180Wなんでドラムが入ったらチトきついかもしれないが、今日はこれであまりにも十分。
音に芯があって、何よりも音色が深い!
ここからは歌入り。
歌うは浦田Amazing健志。
Tom Waitsの曲やLeon Russellの「Tight Rope」、The Beatlesの「A Day in the Life」などなかなかクセのある選曲がうれしい。
「A Day in the Life」ではポールのベース・ラインを完璧に押さえる広規さん。タマラン!メッチャかっこいい!
しかし、にぎやかで愉快な人だ、浦田さん。自分で「Amazing」と呼ぶ。
でも、本当にAmizingな声と歌いっぷりだと思う。また「Helter Skelter」聴きたい。

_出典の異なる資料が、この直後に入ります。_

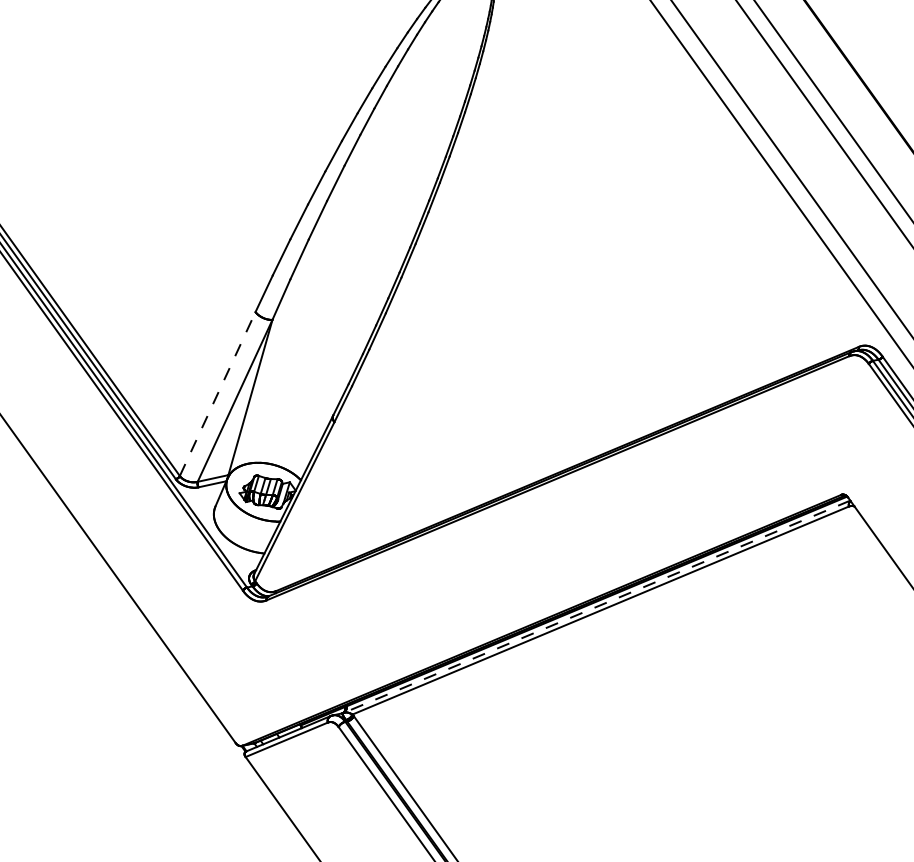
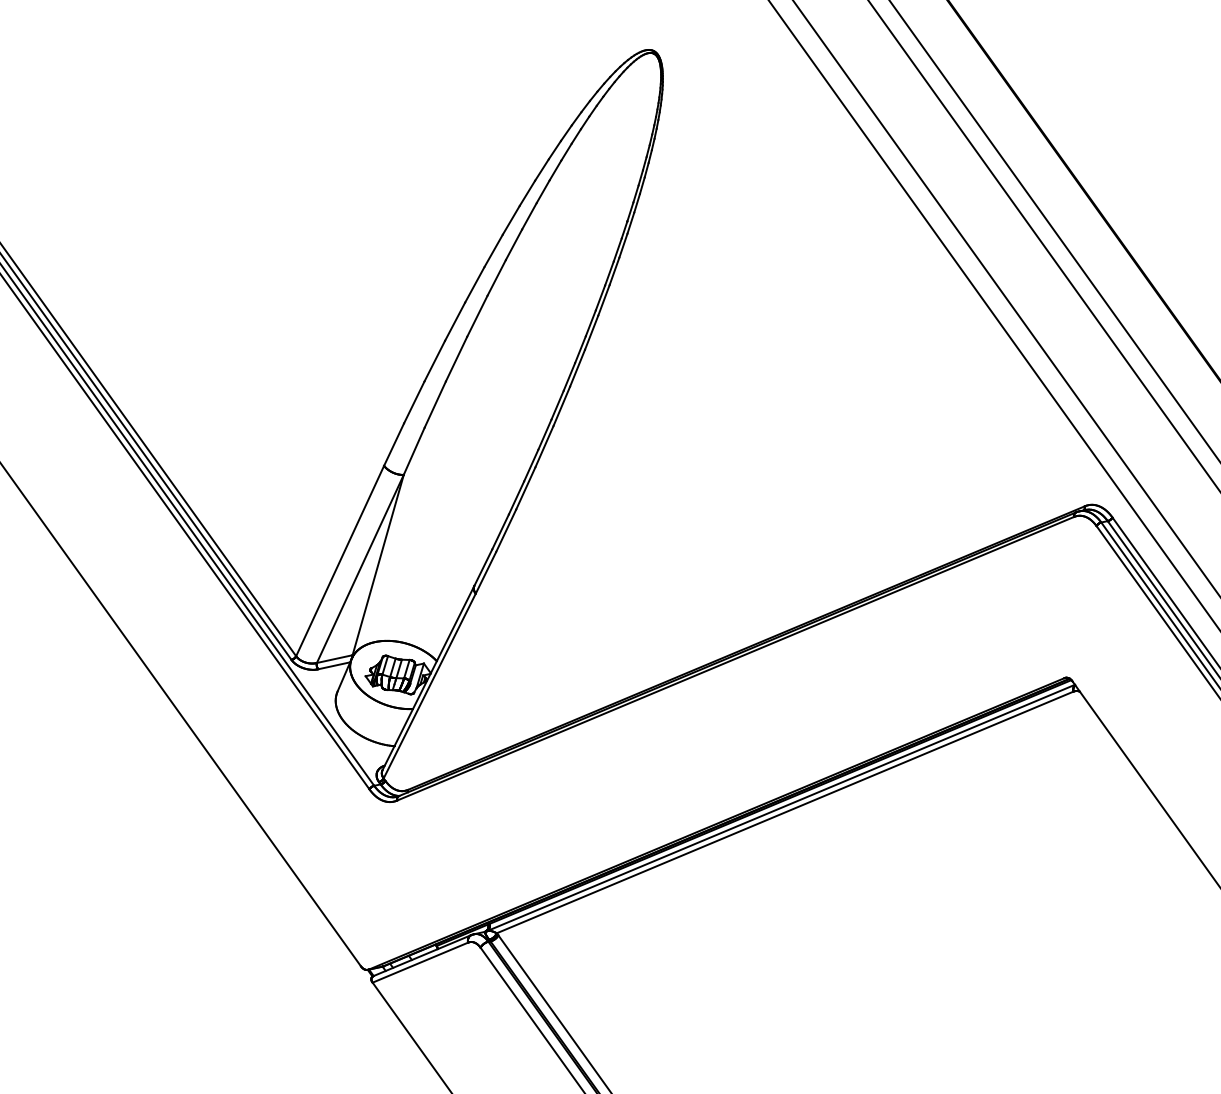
line: (218, 394) -> (340, 561), dashed -> solid
line: (596, 607) -> (780, 808), dashed -> solid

浦田さんはポール派なんだな?「A Day in the Life」のポールのパートを成り切り気分で歌っているのがほほえましい。
浦田さんの声で「Oh! Darling」や「Got to Get into my Life」や「I've Gotta Feeling」あたりを聴いてみたいと思う人は私だけでなあるまい。
この「A Day in the Life」、オーケストレーションは40人編成。それをもっと分厚くするために4回ダビングして160人編成のオーケストラにした。とか、最後のピアノの大フェルマータは3台のピアノを4人で同時に弾いて、ハーモニウムを加えて3回ダビングしたとか…。
昔の人は本当に偉大だ。
クリックひとつで何でもできちゃうデジタル・テクノロジーも便利だが、こうした先人が苦労して仕上げた音楽的遺産の前ではナント軽佻浮薄なことか…。ボカロはその一番いい例だろう。
石垣島出身の華菜枝。
済んだ愛らしい声で「なだそうそう」と「ハナミズキ」を熱唱した。
広規さん、譜面ガン見。もっと譜面台を高くすればイイのに!でもおかげで写真が撮りやすいです。
難関をスリ抜けて汗ばんだ広規さん。それを華菜枝がチャリティ・バンダナであおいでいるところ。
そして全員集合。
このバンド、実はすごい。ナニが?って、北海道から石垣島までの人たちを網羅している!温度調節がムズカシイ?!
Young Rascalsの「Groovin'」。
これはもう広規さんの『Relaxin' at IWAKI ALIOS』でおなじみね。
色っぽいソロに、深いバッキングにとスケールの大きなギター・プレイの誠さん。
リハの時、Pat Methenyの「James」、Herbieの「Dolphine Dance」、Joe Hendersonの「Recoda Me」なんかを吹いていた小野さん。「My Foolish Heart」も吹いてな。
次回は広規さんとこれらの曲を本番で演って欲しいな。
どの曲だったか忘れちゃったけど、ものすごいソロがあったっけ。もちろんすべてが素晴らしいプレイの拓ちゃん。
こういうフォーマットではピアニストのプレイが大きなカギを握る。
最終曲、The Band の「The Weight」でコーラスをつける広規さん。
やっぱりすごうベース・プレイだった!
なんで、こう違うんだろうな~。広規さんとかオガンちゃんのベースってのは一度弾き出すと、まるで音を立てて(実際に音は出してるんだけど…)バンドが動き出すよのがわかるような感覚を受ける。
今日もタップリそれを味あわせて頂いた。
さて、さてさて、ここで話題はチト変わる。
今日、2013年10月30日、広規さんと誠さんのコラボ作品の第3作にして最終作の『FUTURE DAYS』が発売された。
2人の他に青山純。Ma*To、マック清水、ゲストで北島健二なども加わった重厚なる一撃。
内容は他2作同様過去に録音されたものだが、何でまた今までオクラに入ってたのと誰もが首をかしげたくなるような仕上がりだ。
『Water Color』、『ON EARTH/NEBULA』同様、今回もライナー・ノーツを書かせていただいた。
これで『Relaxin' at IWAKI ALIOS』、『A*I』に引き続き、連続で5作ライナーを担当させていただいているが、毎回書いていて実に楽しい。
ま、大した文章でないのが申し訳ないが、今まで書き澱んだということがない。聴いてすぐにドバーっと書いて、後は文字を切り詰める作業に時間をかける。実はコレが大変な作業なのだ。
何しろ書きたいことや言いたいことが山ほどあるから。
『Relaxin'』は文字数無制限だったので、1曲ずつ解説して、9,000字ほどブチ込ませて頂いたが、他の諸作は紙幅が限られていたので、もう縮めるのに一苦労!
この『FUTURE DAYS』をお手にされた時、我が拙文にもお目を通して頂ければ光栄至極である。
ジャケットのデザインはやましたみか。みかさんとも『Relaxin'』からずっと一緒にお仕事をさせていただいている。私のヘタな写真を選んで、並べる。つまらん文章をスペースに押し込む。そのご苦労には感謝して余りある。
今回も3作を通して統一した雰囲気の中に一作ずつ内容を主張させているかのようなデザインが素晴らしい。
ノリにノッてる広規さん。益々のご活躍を期待するばかりである。